Peintre et graveur néerlandais (Haarlem ? v. 1590 - La Haye v. 1638).
La vie d’Hercules Pietersz. Seghers est mal connue. On le trouve élève du paysagiste flamand Gillis Van Coninxloo à Amsterdam. En 1612, il est inscrit à la guilde de Saint-Luc à Haarlem*. On note des séjours à Utrecht et à La Haye, mais rien ne prouve qu’il fit le voyage d’Italie, comme on l’a parfois supposé en tablant sur certains sites évoqués dans son œuvre. Tout comme Frans Hals*, il a mené une vie de bohème marquée par une misère constante.
Au début du xviie s., les peintres hollandais, sous l’influence de deux émigrés, l’Anversois Gillis Van Coninxloo (1544-1607) et le Malinois David Vinckboons (1576-1629), se sont mis à pratiquer le paysage avec ardeur. Très tôt, ils réussirent à conférer au genre un caractère spécifiquement national, fondé sur une observation directe et minutieuse. Hercules Seghers, quoique l’un des pionniers du genre, échappe pourtant à cette conception nourrie par des soucis artisanaux. Il est avant tout un visionnaire. Baignés dans une sorte de désolation grandiose, ses paysages représentent des sites meublés de rochers abrupts et d’arbres tordus qui se profilent sur des horizons lointains. Dans ces pages dramatiques, il n’y a guère de place pour l’homme. Seghers, faute de moyens, peignait parfois sur des toiles grossières, et cette rudesse apparente, jointe au caractère insolite de sa vision, n’avait rien pour plaire aux amateurs habitués à la manière lisse de ses confrères. Aussi ses tableaux ne trouvaient-ils acquéreurs qu’à des prix dérisoires. Peu de ses œuvres ont été conservées (musées d’Amsterdam, de Berlin, de Vienne).
La postérité a été plus clémente pour le graveur.

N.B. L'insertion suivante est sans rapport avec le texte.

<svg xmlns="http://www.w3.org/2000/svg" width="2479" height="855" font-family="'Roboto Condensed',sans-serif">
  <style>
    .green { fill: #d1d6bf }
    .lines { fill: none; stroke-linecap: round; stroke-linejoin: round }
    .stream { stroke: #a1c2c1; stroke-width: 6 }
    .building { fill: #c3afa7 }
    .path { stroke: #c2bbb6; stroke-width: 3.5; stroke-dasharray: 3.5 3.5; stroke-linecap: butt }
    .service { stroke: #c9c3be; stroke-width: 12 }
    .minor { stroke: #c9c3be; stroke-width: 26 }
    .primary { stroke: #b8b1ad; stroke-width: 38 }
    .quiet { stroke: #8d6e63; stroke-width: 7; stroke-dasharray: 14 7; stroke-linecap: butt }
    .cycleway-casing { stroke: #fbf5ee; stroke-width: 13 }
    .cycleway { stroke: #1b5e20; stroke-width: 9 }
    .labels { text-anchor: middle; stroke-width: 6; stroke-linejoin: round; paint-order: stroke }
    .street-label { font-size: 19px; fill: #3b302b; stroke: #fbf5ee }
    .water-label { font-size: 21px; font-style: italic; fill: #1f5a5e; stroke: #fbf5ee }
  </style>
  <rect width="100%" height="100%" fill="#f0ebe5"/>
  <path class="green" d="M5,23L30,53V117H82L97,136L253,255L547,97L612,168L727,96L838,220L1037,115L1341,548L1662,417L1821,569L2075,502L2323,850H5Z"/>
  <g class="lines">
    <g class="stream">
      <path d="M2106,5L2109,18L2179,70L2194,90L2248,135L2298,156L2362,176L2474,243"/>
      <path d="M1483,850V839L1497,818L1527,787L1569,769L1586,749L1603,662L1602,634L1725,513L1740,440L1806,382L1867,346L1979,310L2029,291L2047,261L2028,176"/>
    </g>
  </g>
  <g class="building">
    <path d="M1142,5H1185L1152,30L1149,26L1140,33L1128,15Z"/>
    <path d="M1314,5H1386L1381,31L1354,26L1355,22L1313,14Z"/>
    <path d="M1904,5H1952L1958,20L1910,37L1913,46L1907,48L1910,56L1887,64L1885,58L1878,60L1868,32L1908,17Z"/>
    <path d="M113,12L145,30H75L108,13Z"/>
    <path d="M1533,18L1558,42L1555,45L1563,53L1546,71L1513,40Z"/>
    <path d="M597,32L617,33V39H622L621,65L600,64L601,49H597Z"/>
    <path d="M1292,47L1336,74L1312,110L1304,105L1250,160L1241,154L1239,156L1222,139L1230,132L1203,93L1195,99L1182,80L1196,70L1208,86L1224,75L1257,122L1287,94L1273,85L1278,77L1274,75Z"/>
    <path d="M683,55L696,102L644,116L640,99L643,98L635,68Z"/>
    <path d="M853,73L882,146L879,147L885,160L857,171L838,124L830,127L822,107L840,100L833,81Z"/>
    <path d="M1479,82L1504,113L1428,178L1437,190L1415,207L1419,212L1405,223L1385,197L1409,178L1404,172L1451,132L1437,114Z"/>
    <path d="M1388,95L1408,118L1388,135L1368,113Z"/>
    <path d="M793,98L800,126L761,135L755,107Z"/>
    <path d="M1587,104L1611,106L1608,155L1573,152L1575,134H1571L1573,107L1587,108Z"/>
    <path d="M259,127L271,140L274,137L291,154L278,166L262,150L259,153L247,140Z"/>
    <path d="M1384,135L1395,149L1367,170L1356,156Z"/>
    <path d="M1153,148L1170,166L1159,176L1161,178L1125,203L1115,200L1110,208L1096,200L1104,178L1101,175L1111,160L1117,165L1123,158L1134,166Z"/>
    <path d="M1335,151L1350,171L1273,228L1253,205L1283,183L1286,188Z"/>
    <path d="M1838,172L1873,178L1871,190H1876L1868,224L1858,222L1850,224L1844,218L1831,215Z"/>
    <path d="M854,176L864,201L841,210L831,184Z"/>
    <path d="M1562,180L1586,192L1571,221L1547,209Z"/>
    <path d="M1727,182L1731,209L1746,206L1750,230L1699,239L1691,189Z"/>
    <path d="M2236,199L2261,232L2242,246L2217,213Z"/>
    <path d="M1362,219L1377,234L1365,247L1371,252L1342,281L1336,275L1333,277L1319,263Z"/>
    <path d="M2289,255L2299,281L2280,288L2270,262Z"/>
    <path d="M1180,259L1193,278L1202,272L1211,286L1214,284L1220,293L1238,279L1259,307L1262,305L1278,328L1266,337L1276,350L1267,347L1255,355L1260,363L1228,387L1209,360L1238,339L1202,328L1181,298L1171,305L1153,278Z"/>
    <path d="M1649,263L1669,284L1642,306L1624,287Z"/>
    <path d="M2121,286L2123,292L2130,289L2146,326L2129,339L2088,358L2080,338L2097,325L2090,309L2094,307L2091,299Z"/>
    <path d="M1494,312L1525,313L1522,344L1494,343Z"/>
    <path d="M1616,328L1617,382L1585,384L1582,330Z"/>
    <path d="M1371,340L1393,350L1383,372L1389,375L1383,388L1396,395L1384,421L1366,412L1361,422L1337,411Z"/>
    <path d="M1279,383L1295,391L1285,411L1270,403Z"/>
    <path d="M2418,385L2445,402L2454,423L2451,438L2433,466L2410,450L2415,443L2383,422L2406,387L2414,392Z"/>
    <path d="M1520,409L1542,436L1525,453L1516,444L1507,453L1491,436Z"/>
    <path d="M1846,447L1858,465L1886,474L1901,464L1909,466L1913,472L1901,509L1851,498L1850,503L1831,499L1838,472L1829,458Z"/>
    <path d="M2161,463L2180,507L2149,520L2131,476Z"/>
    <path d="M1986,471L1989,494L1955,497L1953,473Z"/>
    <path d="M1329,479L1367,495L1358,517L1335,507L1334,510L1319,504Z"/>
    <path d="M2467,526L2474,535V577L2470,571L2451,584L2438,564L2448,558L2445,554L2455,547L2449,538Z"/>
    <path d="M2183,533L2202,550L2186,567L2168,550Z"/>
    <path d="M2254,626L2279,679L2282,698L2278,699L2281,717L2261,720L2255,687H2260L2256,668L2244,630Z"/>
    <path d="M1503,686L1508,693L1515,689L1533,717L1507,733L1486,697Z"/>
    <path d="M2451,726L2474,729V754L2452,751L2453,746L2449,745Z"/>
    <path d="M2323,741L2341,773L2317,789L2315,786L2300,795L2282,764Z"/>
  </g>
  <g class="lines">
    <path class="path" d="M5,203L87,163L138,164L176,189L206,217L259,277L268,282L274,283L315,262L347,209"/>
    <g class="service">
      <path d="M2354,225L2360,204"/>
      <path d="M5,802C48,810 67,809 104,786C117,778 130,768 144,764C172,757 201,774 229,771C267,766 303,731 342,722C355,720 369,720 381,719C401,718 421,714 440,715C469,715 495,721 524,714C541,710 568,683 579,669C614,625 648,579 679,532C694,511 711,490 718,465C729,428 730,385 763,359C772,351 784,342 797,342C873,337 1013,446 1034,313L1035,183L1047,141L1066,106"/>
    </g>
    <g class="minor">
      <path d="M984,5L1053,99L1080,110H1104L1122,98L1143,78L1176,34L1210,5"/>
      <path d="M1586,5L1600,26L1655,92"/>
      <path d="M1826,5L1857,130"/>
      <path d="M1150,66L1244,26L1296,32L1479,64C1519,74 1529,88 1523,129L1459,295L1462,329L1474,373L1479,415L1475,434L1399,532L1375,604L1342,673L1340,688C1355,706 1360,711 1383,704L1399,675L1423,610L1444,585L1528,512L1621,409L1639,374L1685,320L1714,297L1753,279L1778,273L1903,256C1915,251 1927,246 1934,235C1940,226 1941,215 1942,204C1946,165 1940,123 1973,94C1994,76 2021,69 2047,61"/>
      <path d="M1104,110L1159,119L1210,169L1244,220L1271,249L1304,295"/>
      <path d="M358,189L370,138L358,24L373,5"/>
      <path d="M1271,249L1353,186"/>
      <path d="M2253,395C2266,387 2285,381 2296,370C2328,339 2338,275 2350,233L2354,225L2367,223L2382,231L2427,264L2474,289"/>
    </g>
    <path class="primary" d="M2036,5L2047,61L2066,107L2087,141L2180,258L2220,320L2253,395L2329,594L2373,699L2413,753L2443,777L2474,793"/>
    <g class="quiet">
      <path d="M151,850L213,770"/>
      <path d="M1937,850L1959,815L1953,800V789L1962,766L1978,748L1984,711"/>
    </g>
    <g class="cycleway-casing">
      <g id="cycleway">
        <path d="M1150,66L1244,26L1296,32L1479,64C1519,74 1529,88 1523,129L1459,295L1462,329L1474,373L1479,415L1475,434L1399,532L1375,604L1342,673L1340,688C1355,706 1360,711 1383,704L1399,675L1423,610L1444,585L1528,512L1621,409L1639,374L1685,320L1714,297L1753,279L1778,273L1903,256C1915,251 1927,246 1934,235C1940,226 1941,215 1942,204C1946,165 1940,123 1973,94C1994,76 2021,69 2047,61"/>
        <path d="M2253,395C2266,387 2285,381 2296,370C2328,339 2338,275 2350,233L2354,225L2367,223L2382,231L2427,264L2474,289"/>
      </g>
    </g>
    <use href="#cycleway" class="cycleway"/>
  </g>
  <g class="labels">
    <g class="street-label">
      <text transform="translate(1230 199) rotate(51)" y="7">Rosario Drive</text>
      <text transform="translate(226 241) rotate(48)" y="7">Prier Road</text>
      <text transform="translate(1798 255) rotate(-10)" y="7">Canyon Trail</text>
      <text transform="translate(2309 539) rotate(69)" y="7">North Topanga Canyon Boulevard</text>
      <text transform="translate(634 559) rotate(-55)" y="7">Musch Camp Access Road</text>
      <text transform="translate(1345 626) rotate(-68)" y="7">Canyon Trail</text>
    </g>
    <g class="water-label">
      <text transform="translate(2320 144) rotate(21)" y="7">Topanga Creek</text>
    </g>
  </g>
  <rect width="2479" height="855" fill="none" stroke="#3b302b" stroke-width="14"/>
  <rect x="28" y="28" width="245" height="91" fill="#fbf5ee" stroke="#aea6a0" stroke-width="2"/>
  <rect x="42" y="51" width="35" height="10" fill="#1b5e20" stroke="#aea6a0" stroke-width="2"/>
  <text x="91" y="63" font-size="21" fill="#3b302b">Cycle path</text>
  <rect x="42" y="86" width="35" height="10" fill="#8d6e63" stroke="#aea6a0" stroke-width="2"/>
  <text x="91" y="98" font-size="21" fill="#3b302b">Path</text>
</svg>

Aquafortiste quasi génial, il a élargi les possibilités d’un moyen graphique réduit jusqu’alors à une traduction linéaire du sujet, en l’orientant dans un sens pictural. Il inaugure les fonds teintés et donne aux tailles une force d’expression nouvelle par le jeu des volumes et des ombres. Rembrandt* le suivra dans cette voie. En outre, certaines de ses planches sont imprimées en brun, en jaune, en bleu ou en vert, et parfois il y ajoute même de la couleur au pinceau. Certains de ses procédés n’ont pas été décelés jusqu’à ce jour.
Gravures et tableaux accusent une parfaite identité d’esprit. Ces visions de rêve, sombres et farouches, n’ont aucun trait commun avec les aimables images qui sont le propre des paysagistes hollandais. Seul, un Rembrandt — qui possédait six de ses toiles — pouvait en son temps apprécier ce génie solitaire.
R. A.
L. C. Collins, Hercules Seghers (Cambridge, 1954). / E. Haverkamp-Begemann, Hercules Seghers (Amsterdam, 1968).